▸ **WHAT THE TASK ASKS**
Print exactly the lines below between the line containing "Envíos express" and the line containing "Valoraciones (0)", counting both of those lines. Leave pictures out.

______

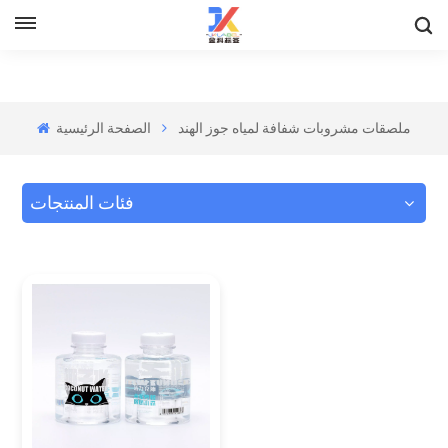
ملصقات مشروبات شفافة لمياه جوز الهند
الصفحة الرئيسية
فئات المنتجات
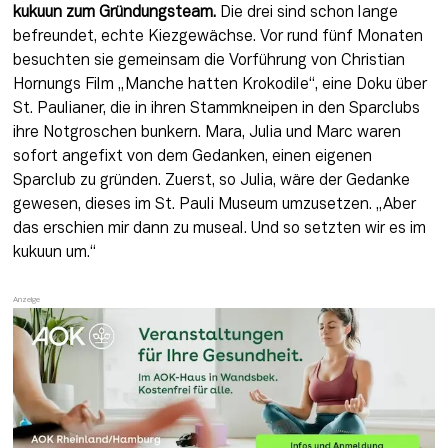
kukuun zum Gründungsteam.
 Die drei sind schon lange 
befreundet, echte Kiezgewächse. Vor rund fünf Monaten 
besuchten sie gemeinsam die Vorführung von Christian 
Hornungs Film „Manche hatten Krokodile“, eine Doku über 
St. Paulianer, die in ihren Stammkneipen in den Sparclubs 
ihre Notgroschen bunkern. Mara, Julia und Marc waren 
sofort angefixt von dem Gedanken, einen eigenen 
Sparclub zu gründen. Zuerst, so Julia, wäre der Gedanke 
gewesen, dieses im St. Pauli Museum umzusetzen. „Aber 
das erschien mir dann zu museal. Und so setzten wir es im 
kukuun um.“ 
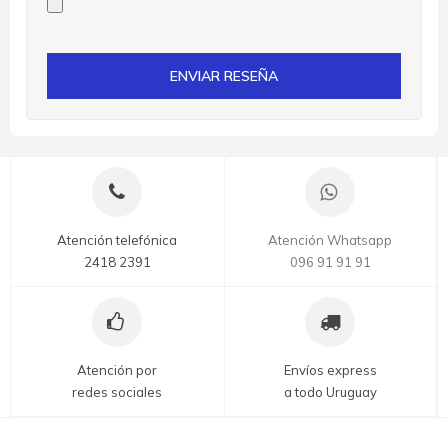
ENVIAR RESEÑA
Atención telefónica
Atención Whatsapp
2418 2391
096 91 91 91
Atención por
Envíos express
redes sociales
a todo Uruguay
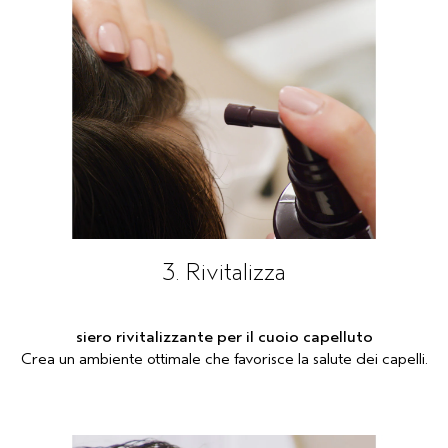
3. Rivitalizza
siero rivitalizzante per il cuoio capelluto
Crea un ambiente ottimale che favorisce la salute dei capelli.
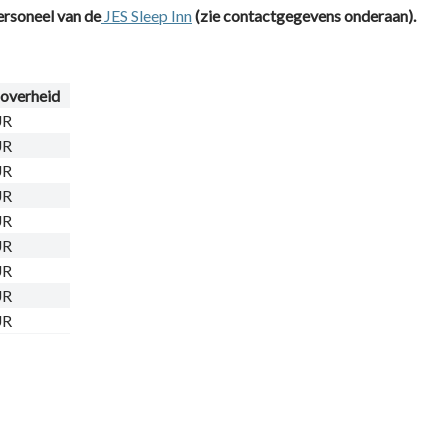
ersoneel van de
JES Sleep Inn
(zie contactgegevens onderaan).
 overheid
UR
UR
UR
UR
UR
UR
UR
UR
UR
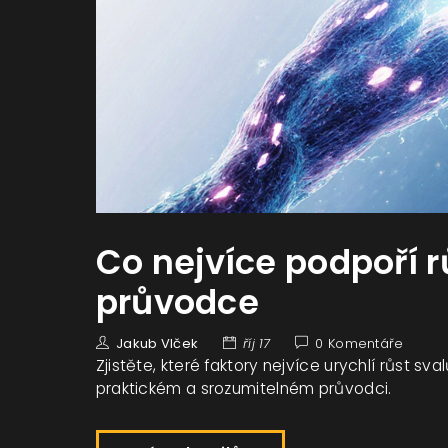
Co nejvíce podpoří r
průvodce
Jakub Vlček
říj 17
0 Komentáře
Zjistěte, které faktory nejvíce urychlí růst sva
praktickém a srozumitelném průvodci.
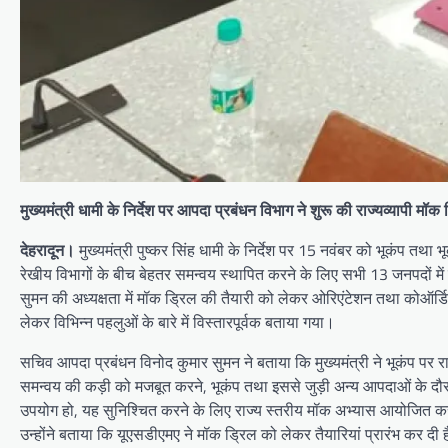
मुख्यमंत्री धामी के निर्देश पर आपदा प्रबंधन विभाग ने शुरू की राज्यव्यापी मॉक
देहरादून।
मुख्यमंत्री पुष्कर सिंह धामी के निर्देश पर 15 नवंबर को भूकंप तथा
रेखीय विभागों के बीच बेहतर समन्वय स्थापित करने के लिए सभी 13 जनपदों म
सुमन की अध्यक्षता में मॉक ड्रिल की तैयारी को लेकर ओरिएंटेशन तथा कोऑ
लेकर विभिन्न पहलुओं के बारे में विस्तारपूर्वक बताया गया।
सचिव आपदा प्रबंधन विनोद कुमार सुमन ने बताया कि मुख्यमंत्री ने भूकंप पर र
समन्वय की कड़ी को मजबूत करने, भूकंप तथा इससे जुड़ी अन्य आपदाओं के दौरा
उपयोग हो, यह सुनिश्चित करने के लिए राज्य स्तरीय मॉक अभ्यास आयोजित करने
उन्होंने बताया कि यूएसडीएमए ने मॉक ड्रिल को लेकर तैयारियां प्रारंभ कर दी ह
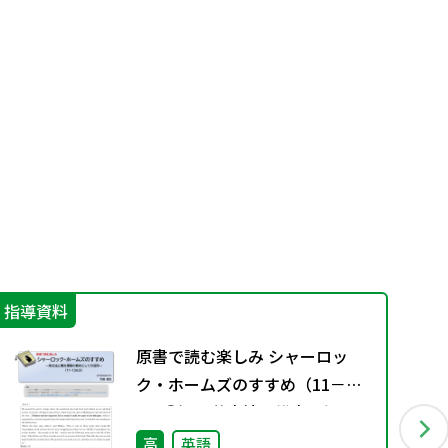
指導資料
学
原書で読む楽しみ シャーロッ
ク・ホームズのすすめ（11－
136③）―英文法と構文理解の教
材としての活用―
高
英語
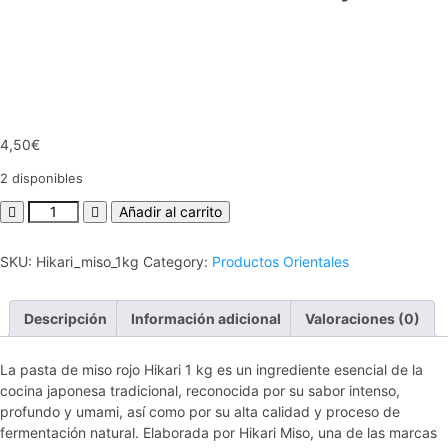
4,50
€
2 disponibles
Añadir al carrito
SKU:
Hikari_miso_1kg
Category:
Productos Orientales
Descripción
Información adicional
Valoraciones (0)
La pasta de miso rojo Hikari 1 kg es un ingrediente esencial de la
cocina japonesa tradicional, reconocida por su sabor intenso,
profundo y umami, así como por su alta calidad y proceso de
fermentación natural. Elaborada por Hikari Miso, una de las marcas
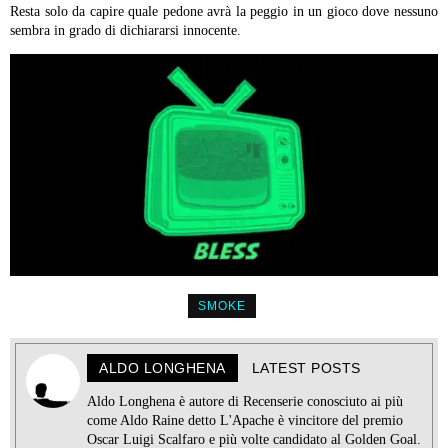
Resta solo da capire quale pedone avrà la peggio in un gioco dove nessuno
sembra in grado di dichiararsi innocente.
SMOKE
ALDO LONGHENA
LATEST POSTS
Aldo Longhena è autore di Recenserie conosciuto ai più
come Aldo Raine detto L'Apache è vincitore del premio
Oscar Luigi Scalfaro e più volte candidato al Golden Goal.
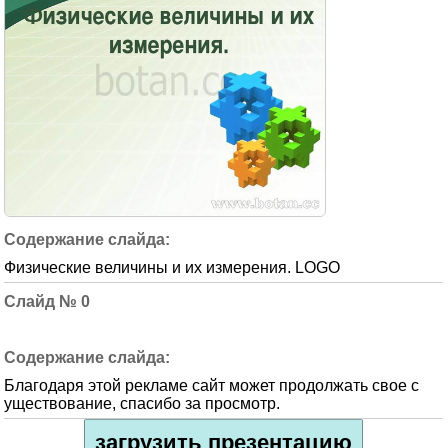
Физические величины и их измерения. LOGO
0
Благодаря этой рекламе сайт может продолжать свое с
уществование, спасибо за просмотр.
загрузить презентацию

______

▸ **REPLY TO THE TASK**
Envíos express
redes sociales
a todo Uruguay
3. Rivitalizza
siero rivitalizzante per il cuoio capelluto
Crea un ambiente ottimale che favorisce la salute dei capelli.
ersoneel van de
JES Sleep Inn
(zie contactgegevens onderaan).
 overheid
UR
UR
UR
UR
UR
UR
UR
UR
UR
Co nejvíce podpoří r
průvodce
Jakub Vlček
říj 17
0 Komentáře
Zjistěte, které faktory nejvíce urychlí růst sva
praktickém a srozumitelném průvodci.
मुख्यमंत्री धामी के निर्देश पर आपदा प्रबंधन विभाग ने शुरू की राज्यव्यापी मॉक
देहरादून।
मुख्यमंत्री पुष्कर सिंह धामी के निर्देश पर 15 नवंबर को भूकंप तथा
रेखीय विभागों के बीच बेहतर समन्वय स्थापित करने के लिए सभी 13 जनपदों म
सुमन की अध्यक्षता में मॉक ड्रिल की तैयारी को लेकर ओरिएंटेशन तथा कोऑ
लेकर विभिन्न पहलुओं के बारे में विस्तारपूर्वक बताया गया।
सचिव आपदा प्रबंधन विनोद कुमार सुमन ने बताया कि मुख्यमंत्री ने भूकंप पर र
समन्वय की कड़ी को मजबूत करने, भूकंप तथा इससे जुड़ी अन्य आपदाओं के दौरा
उपयोग हो, यह सुनिश्चित करने के लिए राज्य स्तरीय मॉक अभ्यास आयोजित करने
उन्होंने बताया कि यूएसडीएमए ने मॉक ड्रिल को लेकर तैयारियां प्रारंभ कर दी ह
指導資料
学
原書で読む楽しみ シャーロッ
ク・ホームズのすすめ（11－
136③）―英文法と構文理解の教
材としての活用―
高
英語
4,50
€
2 disponibles
Añadir al carrito
SKU:
Hikari_miso_1kg
Category:
Productos Orientales
Descripción
Información adicional
Valoraciones (0)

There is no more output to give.